On Thu, 05 Jun 2014 16:54:11 +0900 "Stephen J. Turnbull" firstname.lastname@example.org wrote:
Paul Sokolovsky writes:
Please put that in perspective when alarming over O(1) indexing of inherently problematic niche datatype. (Again, it's not my or MicroPython's fault that it was forced as standard string type. Maybe if CPython seriously considered now-standard UTF-8 encoding, results of what is "str" type might be different. But CPython has gigabytes of heap to spare, and for MicroPython, every half-bit is precious).
Would you please stop trolling? The reasons for adopting Unicode as a separate data type were good and sufficient in 2000, and they remain
If it was kept at "separate data type" bay, there wouldn't be any problem. But it was made "one and only string type", and all strife started then.
And there going to be "trolling" as long as Python developers and decision-makers will ignore (troll?) outcry from the community (again, I was surprised and not surprised to see ~50% of traffic on python-list touches Unicode issues).

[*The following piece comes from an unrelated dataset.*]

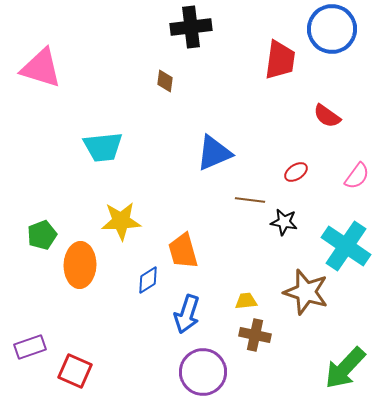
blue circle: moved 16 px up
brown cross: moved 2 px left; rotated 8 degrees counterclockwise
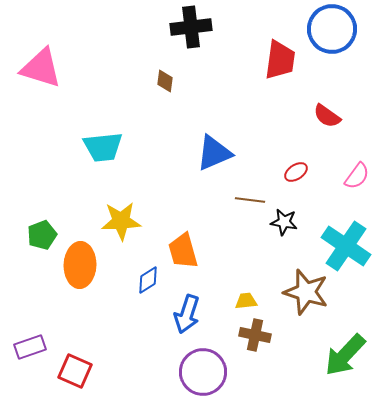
green arrow: moved 13 px up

Well, I understand the plan - hoping that people will "get over this". And I'm personally happy to stay away from this "trolling", but any discussion related to Unicode goes in circles and returns to feeling that Unicode at the central role as put there by Python3 is misplaced.
so today, even if you have been fortunate enough not to burn yourself on character-byte conflation yet.
What matters to you is that str (unicode) is an opaque type -- there is no specification of the internal representation in the language reference, and in fact several different ones coexist happily across existing Python implementations -- and you're free to use a UTF-8 implementation if that suits the applications you expect for MicroPython.
PEP 393 exists, of course, and specifies the current internal representation for CPython 3. But I don't see anything in it that suggests it's mandated for any other implementation.
I knew all this before very well. What's strange is that other developers don't know, or treat seriously, all of the above. That's why gentleman who kindly was interested in adding Unicode support to MicroPython started with the idea of dragging in CPython implementation. And the only effect persuasion that it's not necessarily the best solution had, was that he started to feel that he's being manipulated into writing something ugly, instead of the bright idea he had.
That's why another gentleman reduces it to: "O(1) on string indexing or not a Python!".
And that's why another gentleman, who agrees to UTF-8 arguments, still gives an excuse (https://mail.python.org/pipermail/python-dev/2014-June/134727.html): "In this context, while a fixed-width encoding may be the correct choice it would also likely be the wrong choice."
In this regard, I'm glad to participate in mind-resetting discussion. So, let's reiterate - there's nothing like "the best", "the only right", "the only correct", "righter than", "more correct than" in CPython's implementation of Unicode storage. It is *arbitrary*. Well, sure, it's not arbitrary, but based on requirements, and these requirements match CPython's (implied) usage model well enough. But among all possible sets of requirements, CPython's requirements are no more valid that other possible. And other set of requirement fairly clearly lead to situation where CPython implementation is rejected as not correct for those requirements at all.